▶ [WHAT THE TASK ASKS]:
Look through the entries below and count the lines that contain "errori". Reply with that number only.

▶ [DATA TO PROCESS]:

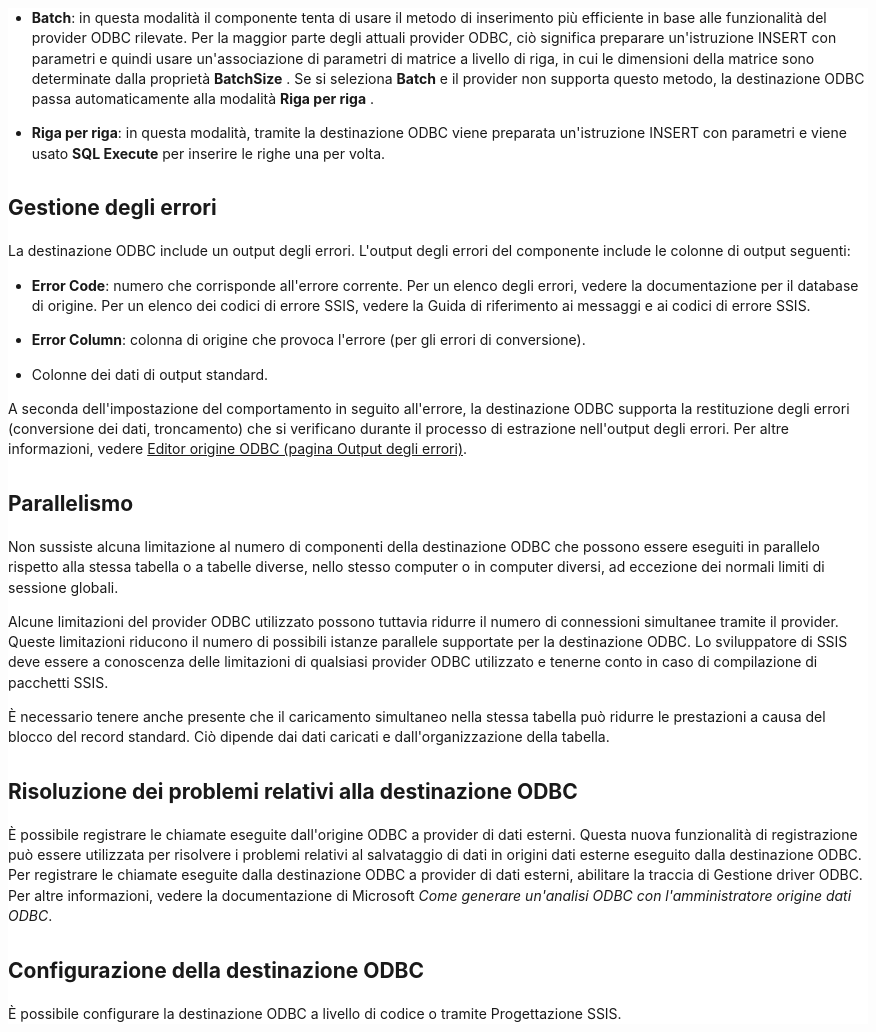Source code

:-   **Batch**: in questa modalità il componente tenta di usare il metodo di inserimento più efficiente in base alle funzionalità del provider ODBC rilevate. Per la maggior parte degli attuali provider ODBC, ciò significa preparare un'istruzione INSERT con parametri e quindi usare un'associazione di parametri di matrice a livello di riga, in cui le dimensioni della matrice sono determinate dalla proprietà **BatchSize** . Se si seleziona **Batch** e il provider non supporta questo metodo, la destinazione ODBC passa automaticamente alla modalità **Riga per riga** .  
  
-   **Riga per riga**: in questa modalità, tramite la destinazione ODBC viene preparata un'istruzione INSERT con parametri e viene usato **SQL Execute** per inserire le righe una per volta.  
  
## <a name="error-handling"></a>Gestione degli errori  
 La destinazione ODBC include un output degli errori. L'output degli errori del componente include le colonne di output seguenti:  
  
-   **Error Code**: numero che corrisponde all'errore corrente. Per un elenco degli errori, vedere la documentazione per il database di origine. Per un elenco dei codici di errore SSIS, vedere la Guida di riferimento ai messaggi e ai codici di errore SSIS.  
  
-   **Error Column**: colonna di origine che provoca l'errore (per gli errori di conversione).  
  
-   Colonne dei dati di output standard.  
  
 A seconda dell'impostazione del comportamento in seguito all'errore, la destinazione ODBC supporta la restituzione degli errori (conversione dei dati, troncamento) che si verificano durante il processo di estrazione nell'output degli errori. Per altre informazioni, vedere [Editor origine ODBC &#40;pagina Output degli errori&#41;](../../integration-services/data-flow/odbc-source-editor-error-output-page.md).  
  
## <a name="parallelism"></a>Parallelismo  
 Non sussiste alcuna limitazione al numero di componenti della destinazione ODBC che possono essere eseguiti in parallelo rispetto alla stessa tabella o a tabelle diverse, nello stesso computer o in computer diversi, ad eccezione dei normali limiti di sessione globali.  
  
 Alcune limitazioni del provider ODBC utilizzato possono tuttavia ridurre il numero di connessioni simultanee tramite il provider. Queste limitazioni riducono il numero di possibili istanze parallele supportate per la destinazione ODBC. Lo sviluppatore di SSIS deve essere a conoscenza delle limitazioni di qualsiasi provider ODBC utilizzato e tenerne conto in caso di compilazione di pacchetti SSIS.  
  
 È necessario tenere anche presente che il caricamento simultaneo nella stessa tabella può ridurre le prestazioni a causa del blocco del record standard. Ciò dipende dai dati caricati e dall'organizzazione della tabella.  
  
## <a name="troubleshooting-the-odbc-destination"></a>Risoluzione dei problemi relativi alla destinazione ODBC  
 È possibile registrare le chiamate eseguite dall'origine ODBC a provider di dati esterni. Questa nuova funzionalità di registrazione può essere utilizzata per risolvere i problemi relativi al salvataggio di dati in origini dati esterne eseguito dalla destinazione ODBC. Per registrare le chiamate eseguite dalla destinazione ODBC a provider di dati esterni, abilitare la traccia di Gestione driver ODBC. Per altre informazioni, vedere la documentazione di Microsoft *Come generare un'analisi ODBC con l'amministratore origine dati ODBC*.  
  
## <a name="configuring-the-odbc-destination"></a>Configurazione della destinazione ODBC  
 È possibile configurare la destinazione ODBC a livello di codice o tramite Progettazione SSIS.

▶ [SOLUTION TO THE PROBLEM]:
5